**Tasks to complete**
1) In the merger filing, what reference price per share is used to calculate the number of Company Shares?
2) Summarize the merger filing in two sentences.
3) Extend the merger filing from its last sentence.

START Study text

Item 1.01 | Entry into a Material Definitive Agreement. |
On December 27, 2019, Leisure Acquisition Corp., a Delaware corporation (“LACQ”), entered into an Agreement and Plan of Merger (the “Merger Agreement”), by and among LACQ, GTWY Holdings Limited, a Canadian corporation (the “Company”), and GTWY Merger Sub Corp., a Delaware corporation and wholly owned subsidiary of the Company (“Merger Sub”), relating to a proposed business combination transaction between LACQ and the Company.
Merger Agreement
Pursuant to the Merger Agreement, Merger Sub will merge with and into LACQ, with LACQ surviving such merger as a wholly owned subsidiary of the Company and the stockholders of LACQ becoming stockholders of the Company (the “Merger”).
The Company’s stockholders as of immediately prior to the Arrangement Effective Time (as defined in the Merger Agreement) will be entitled to receive a cash distribution in an aggregate amount equal to the CompanyPre-Closing Distribution Amount (as defined in the Merger Agreement). In addition, the Company’s issued and outstanding share capital as of immediately prior to the Arrangement Effective Time, which is expected to have an aggregate value of approximately $222,917,162 (subject to certain adjustments for transaction expenses and deduction of the CompanyPre-Closing Distribution Amount, as further described in the Merger Agreement), will, at the closing (the “Closing”) of the transactions contemplated by the Merger Agreement (collectively, the “Transaction”), be converted into a number of common shares of the Company (the “Company Shares”) calculated based on a reference price of $10.00 per share, and retained by the Company’s existing stockholders.

END Study text
START Provided information

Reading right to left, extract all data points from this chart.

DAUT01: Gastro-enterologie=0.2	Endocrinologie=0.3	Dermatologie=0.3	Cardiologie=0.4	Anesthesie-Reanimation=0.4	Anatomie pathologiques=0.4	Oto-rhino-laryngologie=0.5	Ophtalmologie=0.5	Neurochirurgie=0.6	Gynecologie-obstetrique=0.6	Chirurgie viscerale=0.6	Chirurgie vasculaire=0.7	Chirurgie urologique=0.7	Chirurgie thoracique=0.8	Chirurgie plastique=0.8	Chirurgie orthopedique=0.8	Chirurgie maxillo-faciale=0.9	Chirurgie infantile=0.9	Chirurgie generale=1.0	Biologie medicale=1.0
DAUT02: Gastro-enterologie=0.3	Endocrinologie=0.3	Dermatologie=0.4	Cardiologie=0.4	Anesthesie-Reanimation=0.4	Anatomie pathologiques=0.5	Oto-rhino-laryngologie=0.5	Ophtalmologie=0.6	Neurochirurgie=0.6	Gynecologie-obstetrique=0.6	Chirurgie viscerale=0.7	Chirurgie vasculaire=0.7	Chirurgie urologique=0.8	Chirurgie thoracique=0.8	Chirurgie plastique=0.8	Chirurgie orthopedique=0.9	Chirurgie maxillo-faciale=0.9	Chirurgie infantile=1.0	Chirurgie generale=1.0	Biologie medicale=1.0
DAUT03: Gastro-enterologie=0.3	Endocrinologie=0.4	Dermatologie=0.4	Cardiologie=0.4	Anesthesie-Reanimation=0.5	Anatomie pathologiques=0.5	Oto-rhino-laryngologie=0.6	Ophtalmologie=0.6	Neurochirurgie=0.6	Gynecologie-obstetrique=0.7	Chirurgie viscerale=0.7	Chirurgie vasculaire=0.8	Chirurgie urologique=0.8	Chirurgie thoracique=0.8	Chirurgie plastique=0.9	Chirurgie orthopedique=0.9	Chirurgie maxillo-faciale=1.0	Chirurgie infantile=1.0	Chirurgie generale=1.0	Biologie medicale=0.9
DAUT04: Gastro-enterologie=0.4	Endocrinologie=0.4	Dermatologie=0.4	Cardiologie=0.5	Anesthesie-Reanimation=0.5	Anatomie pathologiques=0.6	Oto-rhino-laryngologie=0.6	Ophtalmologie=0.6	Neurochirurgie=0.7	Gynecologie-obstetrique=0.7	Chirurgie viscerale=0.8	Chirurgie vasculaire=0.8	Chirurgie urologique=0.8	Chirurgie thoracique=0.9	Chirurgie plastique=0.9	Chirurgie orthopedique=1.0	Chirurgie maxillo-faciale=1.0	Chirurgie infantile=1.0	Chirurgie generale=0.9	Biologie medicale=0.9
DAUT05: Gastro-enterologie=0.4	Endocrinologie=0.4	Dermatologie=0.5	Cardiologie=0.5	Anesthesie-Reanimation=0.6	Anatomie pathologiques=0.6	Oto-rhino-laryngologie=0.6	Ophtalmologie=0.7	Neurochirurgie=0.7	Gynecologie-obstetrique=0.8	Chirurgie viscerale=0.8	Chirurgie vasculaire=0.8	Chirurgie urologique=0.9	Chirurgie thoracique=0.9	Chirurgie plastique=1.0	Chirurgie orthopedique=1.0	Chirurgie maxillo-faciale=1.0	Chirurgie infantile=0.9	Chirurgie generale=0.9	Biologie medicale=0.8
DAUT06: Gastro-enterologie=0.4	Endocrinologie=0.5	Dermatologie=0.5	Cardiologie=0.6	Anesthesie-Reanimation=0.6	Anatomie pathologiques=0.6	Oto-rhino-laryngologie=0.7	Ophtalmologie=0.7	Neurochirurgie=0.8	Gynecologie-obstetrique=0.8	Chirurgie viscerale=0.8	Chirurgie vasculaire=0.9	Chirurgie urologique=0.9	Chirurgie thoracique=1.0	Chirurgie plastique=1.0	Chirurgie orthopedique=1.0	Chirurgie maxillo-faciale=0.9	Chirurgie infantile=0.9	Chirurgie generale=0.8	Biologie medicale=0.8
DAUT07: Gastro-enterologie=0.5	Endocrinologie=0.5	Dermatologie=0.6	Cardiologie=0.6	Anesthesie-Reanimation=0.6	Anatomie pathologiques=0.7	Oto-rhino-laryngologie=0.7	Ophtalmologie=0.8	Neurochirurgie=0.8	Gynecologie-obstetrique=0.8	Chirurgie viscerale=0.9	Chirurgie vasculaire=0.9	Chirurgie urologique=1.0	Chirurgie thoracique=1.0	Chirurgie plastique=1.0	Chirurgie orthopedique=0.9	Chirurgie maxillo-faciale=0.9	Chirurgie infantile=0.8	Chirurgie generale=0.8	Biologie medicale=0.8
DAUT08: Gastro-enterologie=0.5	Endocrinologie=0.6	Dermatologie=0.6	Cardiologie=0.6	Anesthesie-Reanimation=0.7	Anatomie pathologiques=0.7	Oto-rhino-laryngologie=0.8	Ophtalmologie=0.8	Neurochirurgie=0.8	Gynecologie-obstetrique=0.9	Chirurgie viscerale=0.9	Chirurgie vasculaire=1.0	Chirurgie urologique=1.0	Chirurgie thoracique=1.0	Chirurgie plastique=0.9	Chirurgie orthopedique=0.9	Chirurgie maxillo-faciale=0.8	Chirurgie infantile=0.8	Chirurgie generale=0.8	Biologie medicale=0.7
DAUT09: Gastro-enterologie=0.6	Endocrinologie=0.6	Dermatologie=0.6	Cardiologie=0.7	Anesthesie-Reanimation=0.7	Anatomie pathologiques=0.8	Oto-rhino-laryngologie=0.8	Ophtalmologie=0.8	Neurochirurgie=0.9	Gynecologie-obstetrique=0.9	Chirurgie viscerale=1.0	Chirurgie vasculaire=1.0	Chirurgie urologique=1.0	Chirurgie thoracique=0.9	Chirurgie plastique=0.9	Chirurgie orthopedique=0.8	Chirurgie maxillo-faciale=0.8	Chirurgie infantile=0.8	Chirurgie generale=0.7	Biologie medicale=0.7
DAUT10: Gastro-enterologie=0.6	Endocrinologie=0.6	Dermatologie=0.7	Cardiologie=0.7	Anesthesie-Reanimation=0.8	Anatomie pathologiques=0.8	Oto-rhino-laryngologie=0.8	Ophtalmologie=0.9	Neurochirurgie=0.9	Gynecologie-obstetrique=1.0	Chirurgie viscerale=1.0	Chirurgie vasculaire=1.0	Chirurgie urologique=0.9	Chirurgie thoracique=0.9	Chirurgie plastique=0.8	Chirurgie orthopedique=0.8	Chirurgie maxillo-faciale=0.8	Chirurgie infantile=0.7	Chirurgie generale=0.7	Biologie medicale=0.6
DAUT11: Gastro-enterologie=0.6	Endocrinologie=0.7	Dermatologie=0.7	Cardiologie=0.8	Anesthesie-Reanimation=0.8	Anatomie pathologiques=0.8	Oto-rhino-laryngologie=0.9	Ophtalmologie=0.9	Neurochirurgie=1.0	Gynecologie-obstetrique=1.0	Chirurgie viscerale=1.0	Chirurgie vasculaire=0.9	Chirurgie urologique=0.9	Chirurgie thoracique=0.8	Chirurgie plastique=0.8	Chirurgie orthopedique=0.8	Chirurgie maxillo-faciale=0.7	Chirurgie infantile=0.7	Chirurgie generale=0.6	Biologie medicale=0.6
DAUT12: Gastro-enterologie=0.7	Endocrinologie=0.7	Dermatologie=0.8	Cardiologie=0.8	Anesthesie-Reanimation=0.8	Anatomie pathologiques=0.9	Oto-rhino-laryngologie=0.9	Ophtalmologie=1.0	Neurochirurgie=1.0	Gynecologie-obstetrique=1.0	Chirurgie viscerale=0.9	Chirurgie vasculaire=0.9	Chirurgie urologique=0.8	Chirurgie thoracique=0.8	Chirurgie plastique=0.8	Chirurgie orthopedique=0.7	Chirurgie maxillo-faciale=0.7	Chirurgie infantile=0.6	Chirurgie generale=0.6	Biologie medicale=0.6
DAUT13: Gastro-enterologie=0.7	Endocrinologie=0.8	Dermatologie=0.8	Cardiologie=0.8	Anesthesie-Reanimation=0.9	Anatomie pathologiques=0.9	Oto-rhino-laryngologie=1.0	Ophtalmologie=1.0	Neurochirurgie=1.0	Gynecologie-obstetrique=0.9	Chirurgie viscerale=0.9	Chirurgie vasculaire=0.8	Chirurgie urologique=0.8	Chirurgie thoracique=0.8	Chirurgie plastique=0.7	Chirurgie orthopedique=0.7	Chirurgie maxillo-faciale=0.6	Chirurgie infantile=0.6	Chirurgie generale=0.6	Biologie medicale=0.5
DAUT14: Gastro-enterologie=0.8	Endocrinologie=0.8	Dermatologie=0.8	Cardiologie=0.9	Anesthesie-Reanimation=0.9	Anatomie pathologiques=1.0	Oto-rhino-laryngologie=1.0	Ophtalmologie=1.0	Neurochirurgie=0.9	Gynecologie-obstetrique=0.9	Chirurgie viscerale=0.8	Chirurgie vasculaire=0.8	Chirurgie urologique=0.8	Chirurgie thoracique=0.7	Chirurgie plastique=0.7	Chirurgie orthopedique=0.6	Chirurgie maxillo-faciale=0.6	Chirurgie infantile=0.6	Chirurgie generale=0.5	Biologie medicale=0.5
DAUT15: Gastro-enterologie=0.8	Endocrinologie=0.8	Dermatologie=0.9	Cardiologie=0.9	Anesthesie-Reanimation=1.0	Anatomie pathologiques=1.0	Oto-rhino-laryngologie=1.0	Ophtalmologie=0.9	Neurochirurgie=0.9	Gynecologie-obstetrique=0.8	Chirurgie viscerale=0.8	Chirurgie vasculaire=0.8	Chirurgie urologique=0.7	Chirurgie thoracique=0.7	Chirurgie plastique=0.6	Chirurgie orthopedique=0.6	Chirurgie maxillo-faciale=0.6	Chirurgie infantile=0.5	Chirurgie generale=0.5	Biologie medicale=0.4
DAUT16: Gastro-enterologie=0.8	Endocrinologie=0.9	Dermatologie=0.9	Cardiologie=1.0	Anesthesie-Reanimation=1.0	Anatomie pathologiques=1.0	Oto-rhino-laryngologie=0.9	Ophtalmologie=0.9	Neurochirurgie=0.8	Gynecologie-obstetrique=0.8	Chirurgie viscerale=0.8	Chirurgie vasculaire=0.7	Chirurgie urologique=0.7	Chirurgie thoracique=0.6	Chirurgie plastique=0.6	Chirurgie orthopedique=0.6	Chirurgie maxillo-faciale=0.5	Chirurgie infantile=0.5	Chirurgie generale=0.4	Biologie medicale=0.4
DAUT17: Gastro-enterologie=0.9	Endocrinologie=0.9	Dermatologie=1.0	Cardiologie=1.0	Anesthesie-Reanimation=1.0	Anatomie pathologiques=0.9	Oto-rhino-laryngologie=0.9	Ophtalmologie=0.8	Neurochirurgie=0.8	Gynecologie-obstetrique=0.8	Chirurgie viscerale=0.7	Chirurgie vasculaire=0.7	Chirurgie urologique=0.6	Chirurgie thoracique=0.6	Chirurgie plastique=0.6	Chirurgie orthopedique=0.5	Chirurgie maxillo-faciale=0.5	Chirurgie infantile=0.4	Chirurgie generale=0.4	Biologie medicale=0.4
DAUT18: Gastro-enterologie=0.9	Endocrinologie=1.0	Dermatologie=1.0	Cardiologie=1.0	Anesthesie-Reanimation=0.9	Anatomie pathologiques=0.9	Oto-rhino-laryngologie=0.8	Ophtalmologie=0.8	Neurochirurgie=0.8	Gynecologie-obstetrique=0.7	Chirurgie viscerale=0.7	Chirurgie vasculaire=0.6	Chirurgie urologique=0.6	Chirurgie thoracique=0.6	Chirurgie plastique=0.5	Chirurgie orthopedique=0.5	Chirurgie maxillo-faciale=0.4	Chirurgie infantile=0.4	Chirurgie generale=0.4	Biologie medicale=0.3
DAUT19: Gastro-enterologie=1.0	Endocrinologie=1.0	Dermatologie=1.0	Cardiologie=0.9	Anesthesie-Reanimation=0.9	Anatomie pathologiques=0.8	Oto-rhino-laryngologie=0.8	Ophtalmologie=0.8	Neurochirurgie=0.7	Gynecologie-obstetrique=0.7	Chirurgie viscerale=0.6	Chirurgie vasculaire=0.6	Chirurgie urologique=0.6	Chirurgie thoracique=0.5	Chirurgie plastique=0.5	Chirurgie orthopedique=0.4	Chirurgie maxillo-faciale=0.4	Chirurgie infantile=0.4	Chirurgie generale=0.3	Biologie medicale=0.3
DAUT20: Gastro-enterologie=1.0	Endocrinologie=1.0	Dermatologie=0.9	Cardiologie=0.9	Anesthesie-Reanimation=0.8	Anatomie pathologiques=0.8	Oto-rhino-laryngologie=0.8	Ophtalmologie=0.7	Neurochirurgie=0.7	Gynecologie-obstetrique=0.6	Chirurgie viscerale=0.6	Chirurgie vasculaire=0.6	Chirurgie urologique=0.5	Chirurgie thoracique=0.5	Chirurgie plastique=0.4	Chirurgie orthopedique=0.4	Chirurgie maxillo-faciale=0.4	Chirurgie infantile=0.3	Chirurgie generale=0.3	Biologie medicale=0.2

END Provided information

**Answer list**
1) $10.00 per share.

2) On December 27, 2019, Leisure Acquisition Corp. (LACQ) entered into a Merger Agreement with GTWY Holdings Limited and its subsidiary GTWY Merger Sub Corp., under which Merger Sub will merge into LACQ, LACQ will survive as a wholly owned subsidiary of the Company, and LACQ's stockholders will become stockholders of the Company. The Company's existing stockholders will receive a cash distribution, and at the Closing the Company's share capital, expected to be valued at about $222,917,162 subject to adjustments, will be converted into Company Shares at a reference price of $10.00 per share and retained by those stockholders.

3)
In connection with the consummation of the Merger, (i) each issued and outstanding share of LACQ’s common stock (each, a “LACQ Share”), excluding any Excluded Shares (as defined in the Merger Agreement), will be converted into the right to receive one Company Share and (ii) each issued and outstanding LACQ Warrant (as defined in the Merger Agreement) will be exchanged for a warrant issued by the Company, exercisable for a common share of the Company (a “Company Warrant”), in each case, subject to customary equitable adjustments, in accordance with the terms set forth in the Merger Agreement.
In connection with the Transaction, certain of LACQ’s initial stockholders have agreed to forfeit 1,000,000 LACQ Shares, in the aggregate, for no consideration prior to the Closing. In addition, the Company has entered into a contingent forward purchase contract (the “Vora Subscription Agreement”) with HG Vora Capital Management, LLC, a Delaware limited liability company (“HG Vora”), pursuant to which, among other things, HG Vora has agreed to purchase 3,000,000 units of the Company’s equity securities (with each unit consisting of one Company Share andone-half of a Company Warrant), for a purchase price of $10.00 per unit, subject to the terms and conditions thereof.